### SUPPLIED INFORMATION
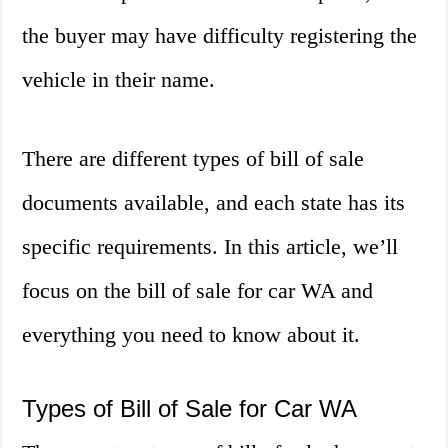
the buyer may have difficulty registering the
vehicle in their name.
There are different types of bill of sale
documents available, and each state has its
specific requirements. In this article, we’ll
focus on the bill of sale for car WA and
everything you need to know about it.
Types of Bill of Sale for Car WA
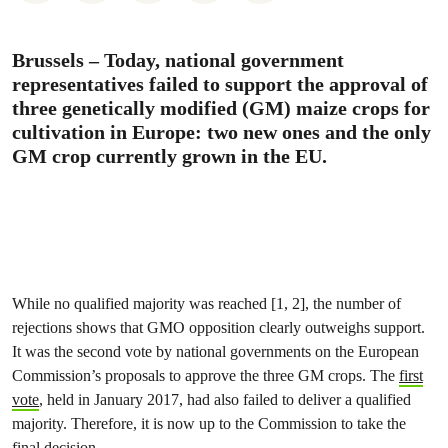
Brussels – Today, national government
representatives failed to support the approval of
three genetically modified (GM) maize crops for
cultivation in Europe: two new ones and the only
GM crop currently grown in the EU.
While no qualified majority was reached [1, 2], the number of
rejections shows that GMO opposition clearly outweighs support.
It was the second vote by national governments on the European
Commission’s proposals to approve the three GM crops. The
first
vote
, held in January 2017, had also failed to deliver a qualified
majority. Therefore, it is now up to the Commission to take the
final decision.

### PROBLEM TO SOLVE
Reproduce these lines with every instance of "vote" swapped for "ballot" and all other text unchanged, omitting the pictures.

### OUTPUT FOR THIS EXERCISE
the buyer may have difficulty registering the
vehicle in their name.
There are different types of bill of sale
documents available, and each state has its
specific requirements. In this article, we’ll
focus on the bill of sale for car WA and
everything you need to know about it.
Types of Bill of Sale for Car WA
Brussels – Today, national government
representatives failed to support the approval of
three genetically modified (GM) maize crops for
cultivation in Europe: two new ones and the only
GM crop currently grown in the EU.
While no qualified majority was reached [1, 2], the number of
rejections shows that GMO opposition clearly outweighs support.
It was the second ballot by national governments on the European
Commission’s proposals to approve the three GM crops. The
first
ballot
, held in January 2017, had also failed to deliver a qualified
majority. Therefore, it is now up to the Commission to take the
final decision.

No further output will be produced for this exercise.